If by some chance the rain dance works, I’ll be planting cabbages, broccoli, winter lettuce, more silver beet, spinach, and other winter goodies, and masses of sweet peas for a fragrant spring. If it doesn’t rain, I’ll keep bucketing to the asparagus.
A few recipes
Home baked pizzas are always slightly heavy or soggy unless you have a backyard wood-fired oven – ordinary home ovens don’t get hot enough for superlative pizza.
This method gives delectable results. The dough needs a couple of hours to rise, but if you mix it overnight or in the morning you can have superlative pizza within 15 minutes – faster than any dial-a-pizza can be delivered.
- 6 cups four
- 1 sachet or 3 tsp dried or fresh yeast
- 1 cup warm water
- 1 teaspoon sugar
- 1 pinch of salt
Place sugar, salt and yeast in the water.
Leave overnight or till it’s bubbling.
Dried yeast is often mostly dead yeast, and using too much gives a yeasty flavor. This way you breed fresh yeast, and you don’t need so much of it.
Mix liquid with flour. Add more if necessary to get the flour to bind into one dryish mass. Now knead, thump and pull and generally punish it. The more you pummel it, the more gluten will be released and the better the dough will be. Bash it around for at least twenty minutes.
Take ping-pong ball sized pieces of dough. Flatten them with your hands or roll them out. They should be round and thin. Leave on baking paper for at least an hour, overnight or all day to rise.
Prepare the toppings then cook the bases.
To cook the bases:
Pre-heat the oven to full.
Heat a fry pan for three minutes. Add a very little olive oil and swish it around. Lower the heat to medium. Fry the pizza bases on one side till brown, then the other.
Remove, line them up, and put on the topping.

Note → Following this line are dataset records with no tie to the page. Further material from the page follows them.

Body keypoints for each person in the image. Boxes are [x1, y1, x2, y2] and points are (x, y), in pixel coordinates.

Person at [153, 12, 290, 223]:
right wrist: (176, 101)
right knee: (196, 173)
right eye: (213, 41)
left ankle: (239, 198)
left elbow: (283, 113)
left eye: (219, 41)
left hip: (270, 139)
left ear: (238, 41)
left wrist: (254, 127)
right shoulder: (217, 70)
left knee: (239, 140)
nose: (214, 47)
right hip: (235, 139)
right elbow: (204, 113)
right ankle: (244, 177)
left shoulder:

Place them in the top of the oven for about five minutes for the toppings to cook and the whole to amalgamate.
Eat at once, hot.
Three Cheeses Pizza
- ½ cup grated mozzarella
- 1 tbsp parmesan
- freshly grated
- ¼ cup feta, in tiny chunks
Mix, scatter and bake.
Potato Pizza (supremely delicious)
- 4 boiled potatoes, skinned and cubed
- 1 cup grated mozzarella cheese
- 4 tbsp chopped chives or spring onion tops
Mix. Scatter. Bake.
Cherry Tomato Pizza
- 4 cups cherry tomatoes, each slit with an x across the top so it opens on cooking
- 2 cups mozzarella, grated
- 4 tbsp basil leaves, rubbed with olive oil
Scatter on cheese; arrange the cherry tomatoes.
Bake for six minutes.
Take them out, scatter on the basil and bake for another two minutes.

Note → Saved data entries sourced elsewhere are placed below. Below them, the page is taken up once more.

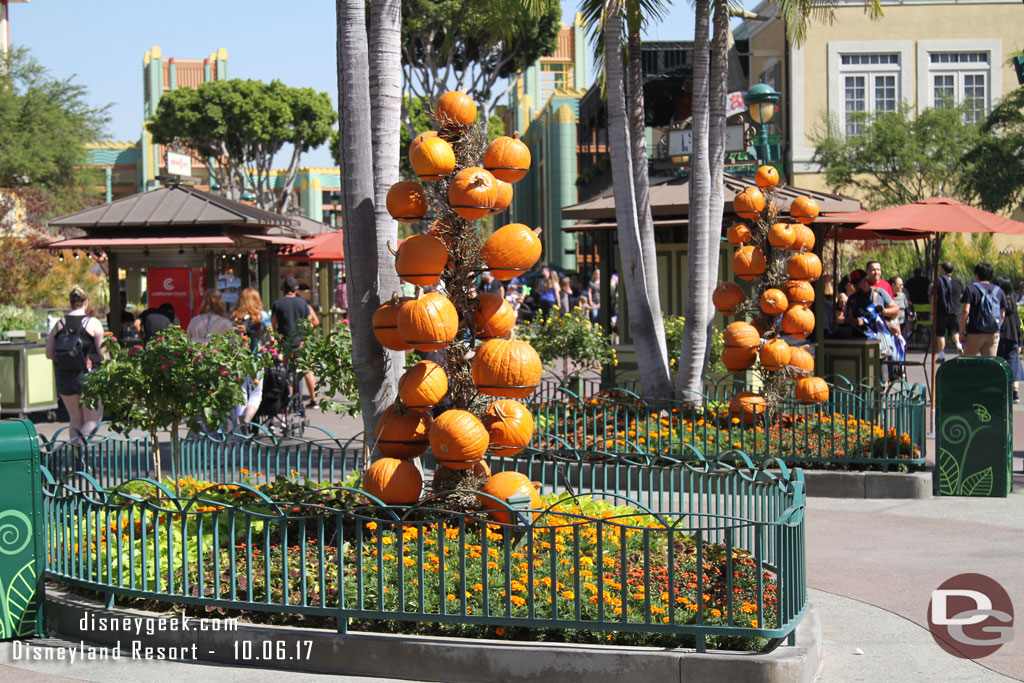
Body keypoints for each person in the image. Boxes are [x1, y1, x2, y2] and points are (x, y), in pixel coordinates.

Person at [45, 285, 106, 443]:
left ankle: (76, 458)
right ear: (86, 301)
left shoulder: (59, 324)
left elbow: (49, 354)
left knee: (75, 420)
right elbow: (103, 354)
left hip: (64, 377)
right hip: (88, 376)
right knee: (92, 419)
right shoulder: (92, 323)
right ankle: (83, 452)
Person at [272, 276, 320, 407]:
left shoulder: (278, 304)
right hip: (302, 343)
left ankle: (289, 400)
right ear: (296, 288)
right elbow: (311, 324)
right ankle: (314, 399)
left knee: (288, 372)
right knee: (307, 371)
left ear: (284, 288)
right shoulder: (303, 304)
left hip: (286, 344)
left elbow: (273, 326)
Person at [844, 269, 902, 371]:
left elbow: (896, 310)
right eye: (853, 283)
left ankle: (884, 385)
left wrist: (882, 311)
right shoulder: (852, 298)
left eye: (857, 283)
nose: (855, 286)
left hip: (879, 341)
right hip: (858, 340)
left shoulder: (879, 293)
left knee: (882, 373)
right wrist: (854, 321)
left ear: (864, 280)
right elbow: (845, 319)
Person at [230, 288, 272, 425]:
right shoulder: (262, 316)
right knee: (255, 394)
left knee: (241, 393)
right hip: (256, 360)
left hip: (238, 360)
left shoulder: (235, 317)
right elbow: (272, 338)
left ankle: (241, 425)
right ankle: (247, 421)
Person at [959, 262, 1007, 357]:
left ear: (977, 275)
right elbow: (1002, 314)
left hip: (974, 332)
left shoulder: (971, 289)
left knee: (967, 363)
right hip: (993, 334)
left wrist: (961, 332)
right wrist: (995, 327)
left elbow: (966, 311)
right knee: (989, 365)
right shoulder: (999, 291)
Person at [994, 277, 1024, 402]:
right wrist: (1020, 341)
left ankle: (1001, 390)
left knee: (999, 362)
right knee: (1014, 363)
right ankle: (1015, 392)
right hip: (1013, 337)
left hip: (1000, 335)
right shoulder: (1014, 301)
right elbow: (1017, 323)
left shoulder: (998, 301)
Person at [932, 261, 965, 362]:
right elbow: (961, 295)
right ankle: (958, 345)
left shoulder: (938, 281)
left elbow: (934, 297)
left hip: (942, 311)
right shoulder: (958, 281)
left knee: (940, 334)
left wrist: (932, 312)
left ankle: (942, 356)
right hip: (955, 311)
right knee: (954, 331)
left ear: (942, 269)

These are the pizzas without the toppings: also incredibly good.
Basic griddle bread: cook as above scatter on rock salt (and rosemary if you like it), serve hot.

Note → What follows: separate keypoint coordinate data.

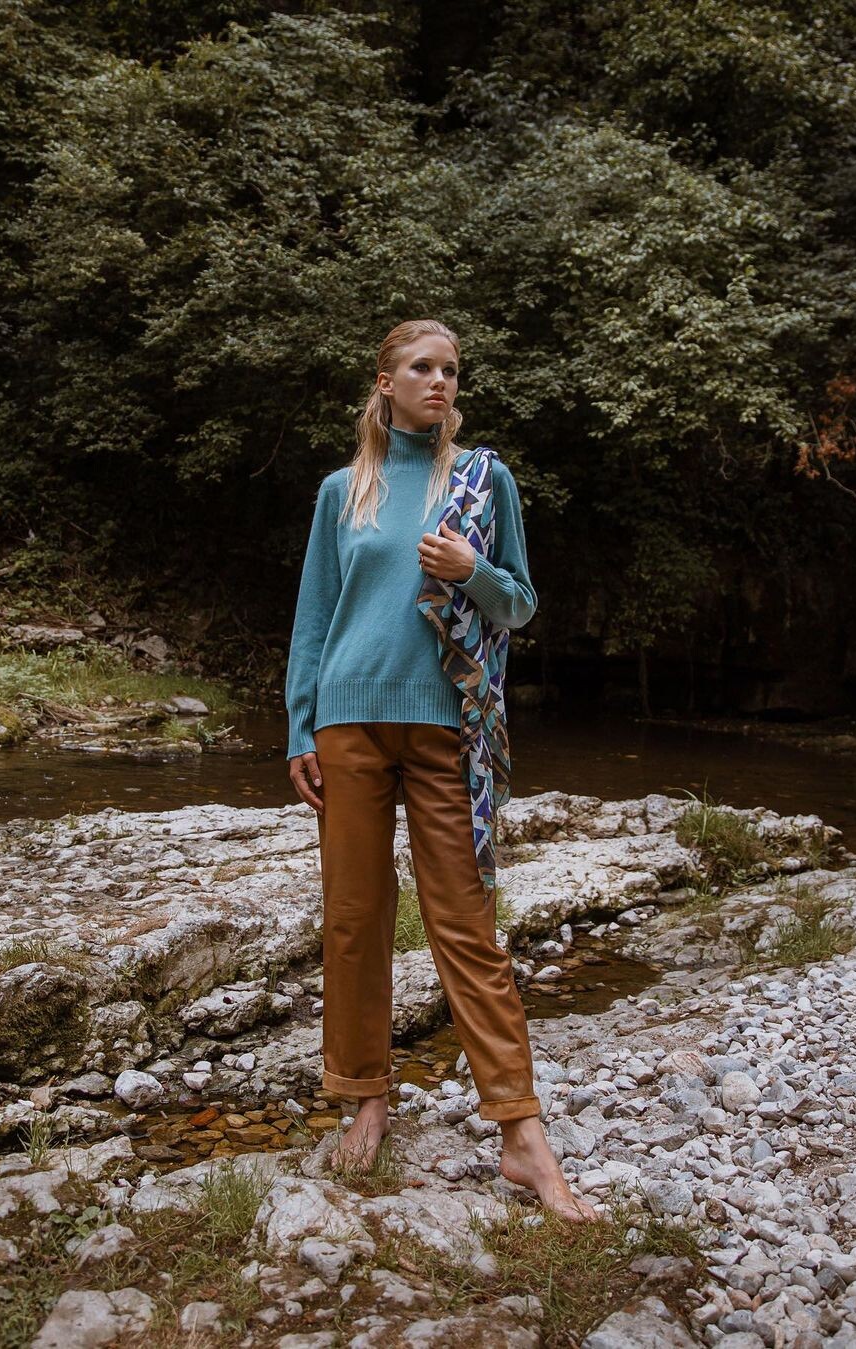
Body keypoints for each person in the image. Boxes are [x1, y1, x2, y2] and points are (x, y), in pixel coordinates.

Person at [284, 317, 597, 1221]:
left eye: (451, 370)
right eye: (422, 367)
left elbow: (520, 603)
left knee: (466, 924)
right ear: (385, 382)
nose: (440, 382)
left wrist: (472, 569)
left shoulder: (485, 480)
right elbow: (313, 617)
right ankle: (365, 1100)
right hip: (347, 723)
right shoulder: (344, 491)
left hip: (447, 726)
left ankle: (521, 1134)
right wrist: (300, 726)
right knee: (353, 918)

Garlic and onion griddle bread:
Sauté 6 cloves chopped garlic and 1 chopped red onion in olive oil till soft. Add 1 tbsp chopped chives and add to the dough before you roll it out.
Cook as above.
Chilli griddle bread
Add 4 finely chopped red chillies to the mix.
Wash hands well after chopping.
Cook as above.
Buttery Griddle Bread
Spread the rolled-out griddle bread with butter.
Fold in half, roll out again, then spread with more butter.
Roll out once more and leave to rise and cook as above.
The result is rich and flaky – sort of like the child of pizza and roti.
Sweet Peach or Apricot Griddle Bread
- The dough from above
- 6 chopped dried peaches or 12 chopped dried apricots, soaked in water overnight
Add this to the dough before you follow the procedure above for buttery griddle bread.
Chopped apples are good too. Dip in lemon juice to stop them browning and a sprinkle of cinnamon and sugar before adding them to the dough.